For those who might not be familiar, tooling can sometimes help a lot here. The ProfileView.jl package (or just calling the @profview macro in VSCode) will show an interactive flamegraph. Type instabilities are highlighted in red and memory allocations are highlighted in yellow. This will help to identify the exact line where the type instability or allocation occurs. Also, to prevent regressions, I really like using the JET.jl static analysis package in my unit tests.
patrick451
If they are so easy to identify, why not just make it a JIT error. Manually inspecting all of this sounds awful. I'd rather my compiler just do it for me.
kbarros
Dynamic behaviors can be a nice default for all the spots where performance is not critical. So Julia lets you code like Python in places where performance doesn't matter, and then code like C++ or Fortran in places where it does.
pjmlp
For almost 25 years, Python also didn't had any exponential growth it has been slow and steady.
jshen
I really like the direction of Julia and its managing of trade-offs. I hope it gains more traction.
LeroyRaz
How does Julia compare to Python with Jax?
I just love pythons ease of use, and the few times I've tried Julia it has felt clanky in comparison, and then Jax just makes everything so amazingly fast.
currymj
for problems where Jax works well, in theory there could be a great Julia equivalent, but in practice one has not emerged. instead every 3 or so years, a brilliant solo researcher writes an even better autograd library which is ultimately abandoned.
the language is at its best in other areas. for a few things (differential equations, mathematical optimization) it is actually state of the art.
catgary
Even as a full-blown Julia hater, it exists at a really nice level of abstraction for working in differential equations and Chris Rackaukas has written some fantastic software in that area. It can be a great tool for some domains (ODEs, statistical modeling/visualization) and I can see why Pumas uses the language.
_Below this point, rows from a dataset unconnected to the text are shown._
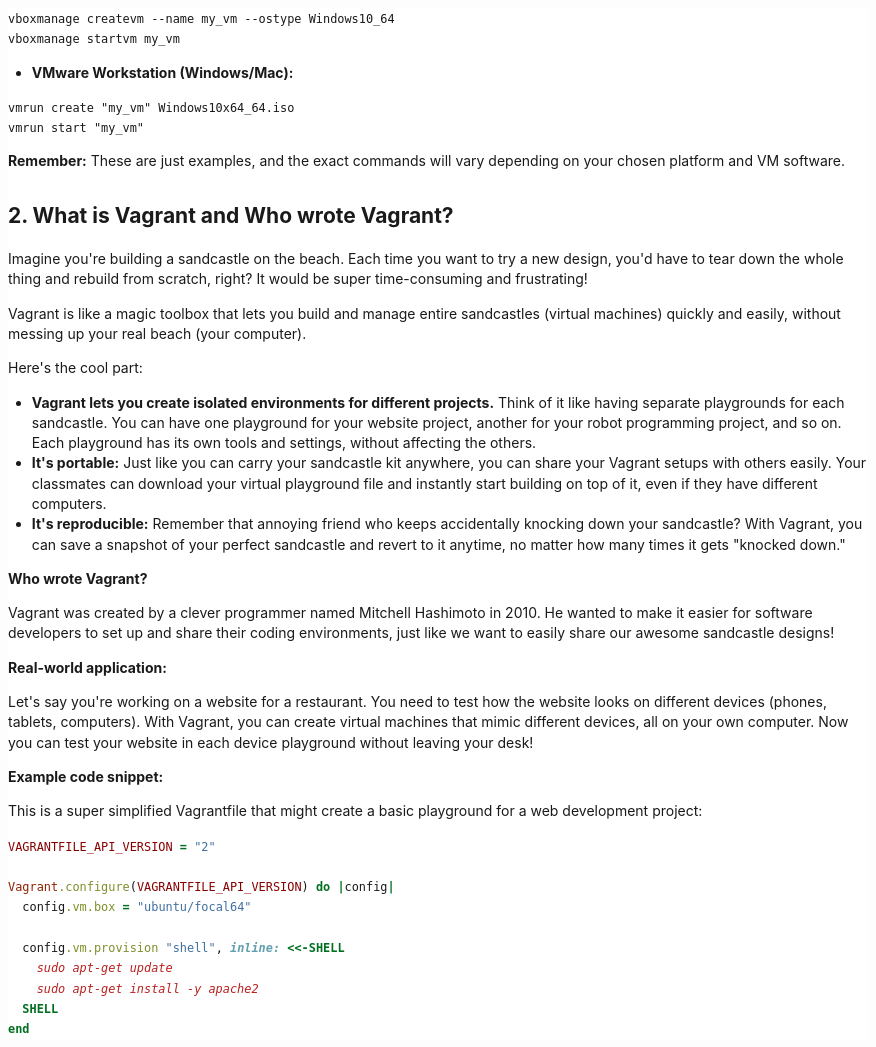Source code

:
 ```
vboxmanage createvm --name my_vm --ostype Windows10_64
vboxmanage startvm my_vm
```

* **VMware Workstation (Windows/Mac):**

```
vmrun create "my_vm" Windows10x64_64.iso
vmrun start "my_vm"
```

**Remember:** These are just examples, and the exact commands will vary depending on your chosen platform and VM software.

## 2. What is Vagrant and Who wrote Vagrant?

Imagine you're building a sandcastle on the beach. Each time you want to try a new design, you'd have to tear down the whole thing and rebuild from scratch, right? It would be super time-consuming and frustrating!

Vagrant is like a magic toolbox that lets you build and manage entire sandcastles (virtual machines) quickly and easily, without messing up your real beach (your computer). 

Here's the cool part:

* **Vagrant lets you create isolated environments for different projects.** Think of it like having separate playgrounds for each sandcastle. You can have one playground for your website project, another for your robot programming project, and so on. Each playground has its own tools and settings, without affecting the others.
* **It's portable:** Just like you can carry your sandcastle kit anywhere, you can share your Vagrant setups with others easily. Your classmates can download your virtual playground file and instantly start building on top of it, even if they have different computers.
* **It's reproducible:** Remember that annoying friend who keeps accidentally knocking down your sandcastle? With Vagrant, you can save a snapshot of your perfect sandcastle and revert to it anytime, no matter how many times it gets "knocked down."

**Who wrote Vagrant?**

Vagrant was created by a clever programmer named Mitchell Hashimoto in 2010. He wanted to make it easier for software developers to set up and share their coding environments, just like we want to easily share our awesome sandcastle designs!

**Real-world application:**

Let's say you're working on a website for a restaurant. You need to test how the website looks on different devices (phones, tablets, computers). With Vagrant, you can create virtual machines that mimic different devices, all on your own computer. Now you can test your website in each device playground without leaving your desk!

**Example code snippet:**

This is a super simplified Vagrantfile that might create a basic playground for a web development project:

```ruby
VAGRANTFILE_API_VERSION = "2"

Vagrant.configure(VAGRANTFILE_API_VERSION) do |config|
  config.vm.box = "ubuntu/focal64"

  config.vm.provision "shell", inline: <<-SHELL
    sudo apt-get update
    sudo apt-get install -y apache2
  SHELL
end
```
I don’t think that Julia is a great tool to replace the complicated physics simulation code that would have traditionally been written in C++/Fortran, I think for that you’ll generally be better off using JAX/Rust/C++.
DNF2
"Clanky"? That is a word I would use when comparing Julia and Python, but I would reverse the roles. I mean, python works well, and has almost everything, but it really feels, well, clanky.
thetwentyone
I'm currently working on a re-write of a small model from JAX to Julia and finding the Julia code so much easier to write, it's more concise, and find the debugging tools easier to work with in Julia.
patagurbon
Check out Lux.jl and Reactant.jl for a modern attempt to create a Julia library with Jax’s XLA compiler backend!
acmj
> The next major Julia release, 1.12, is likely to appear in mid-2025. It will finally include the ability to generate static binaries of a reasonable size, appropriate for distribution.
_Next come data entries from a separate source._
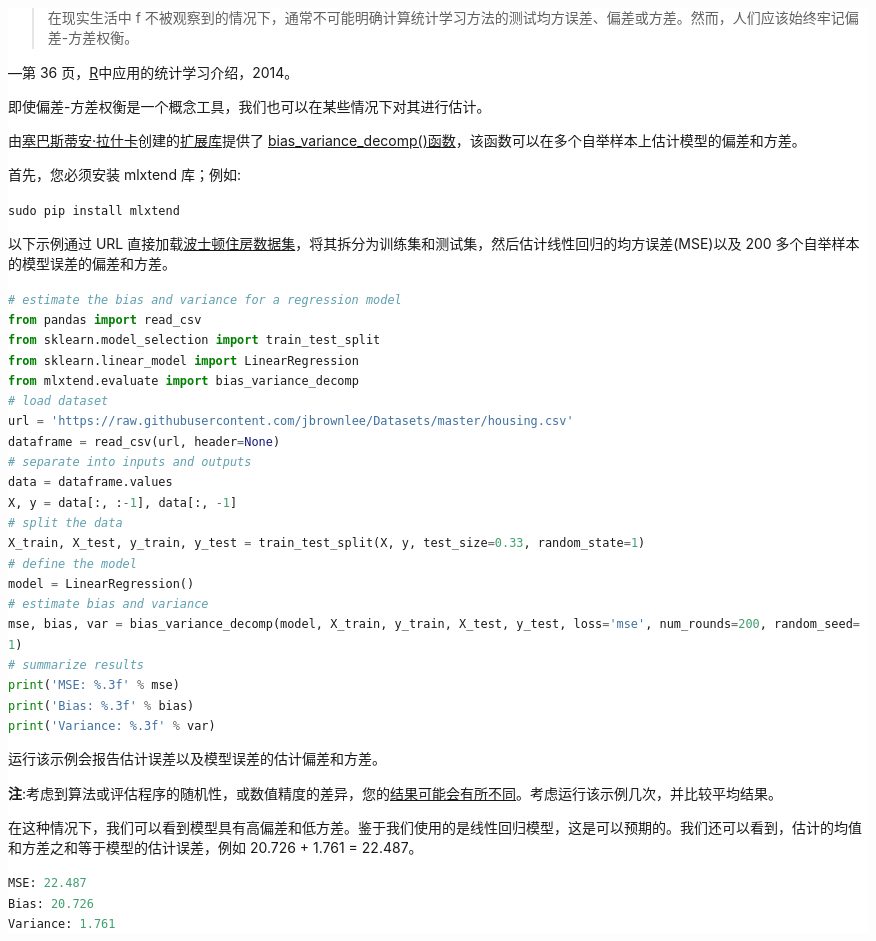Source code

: > 在现实生活中 f 不被观察到的情况下，通常不可能明确计算统计学习方法的测试均方误差、偏差或方差。然而，人们应该始终牢记偏差-方差权衡。

—第 36 页，[R](https://amzn.to/2RC7ElX)中应用的统计学习介绍，2014。

即使偏差-方差权衡是一个概念工具，我们也可以在某些情况下对其进行估计。

由[塞巴斯蒂安·拉什卡](https://sebastianraschka.com/)创建的[扩展库](https://rasbt.github.io/mlxtend/)提供了 [bias_variance_decomp()函数](https://rasbt.github.io/mlxtend/user_guide/evaluate/bias_variance_decomp/)，该函数可以在多个自举样本上估计模型的偏差和方差。

首先，您必须安装 mlxtend 库；例如:

```py
sudo pip install mlxtend
```

以下示例通过 URL 直接加载[波士顿住房数据集](https://github.com/jbrownlee/Datasets/blob/master/housing.names)，将其拆分为训练集和测试集，然后估计线性回归的均方误差(MSE)以及 200 多个自举样本的模型误差的偏差和方差。

```py
# estimate the bias and variance for a regression model
from pandas import read_csv
from sklearn.model_selection import train_test_split
from sklearn.linear_model import LinearRegression
from mlxtend.evaluate import bias_variance_decomp
# load dataset
url = 'https://raw.githubusercontent.com/jbrownlee/Datasets/master/housing.csv'
dataframe = read_csv(url, header=None)
# separate into inputs and outputs
data = dataframe.values
X, y = data[:, :-1], data[:, -1]
# split the data
X_train, X_test, y_train, y_test = train_test_split(X, y, test_size=0.33, random_state=1)
# define the model
model = LinearRegression()
# estimate bias and variance
mse, bias, var = bias_variance_decomp(model, X_train, y_train, X_test, y_test, loss='mse', num_rounds=200, random_seed=1)
# summarize results
print('MSE: %.3f' % mse)
print('Bias: %.3f' % bias)
print('Variance: %.3f' % var)
```

运行该示例会报告估计误差以及模型误差的估计偏差和方差。

**注**:考虑到算法或评估程序的随机性，或数值精度的差异，您的[结果可能会有所不同](https://machinelearningmastery.com/different-results-each-time-in-machine-learning/)。考虑运行该示例几次，并比较平均结果。

在这种情况下，我们可以看到模型具有高偏差和低方差。鉴于我们使用的是线性回归模型，这是可以预期的。我们还可以看到，估计的均值和方差之和等于模型的估计误差，例如 20.726 + 1.761 = 22.487。

```py
MSE: 22.487
Bias: 20.726
Variance: 1.761
```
I would be thrilled if Julia had this in early days, but now it is a little too late. I have jumped the boat.
akkad33
What do you use instead
kruxigt
[dead]
null
I know I know I know that this same refrain has probably been said nonstop since Julia's first day after launch, but the language really is getting noticeably better every single release. Each of the releases I've been around for (so 1.8-1.11, and now on nightly, 1.12) is adding meaningful new features, performance improvements, and addressing many of the oldest and sharpest pain points
the `--trim` feature coming in 1.12 will still be considered experimental, and if I had to take a guess won't be considered "stable" until 1.14 or so, but I'm really excited to see it picked up around the ecosystem!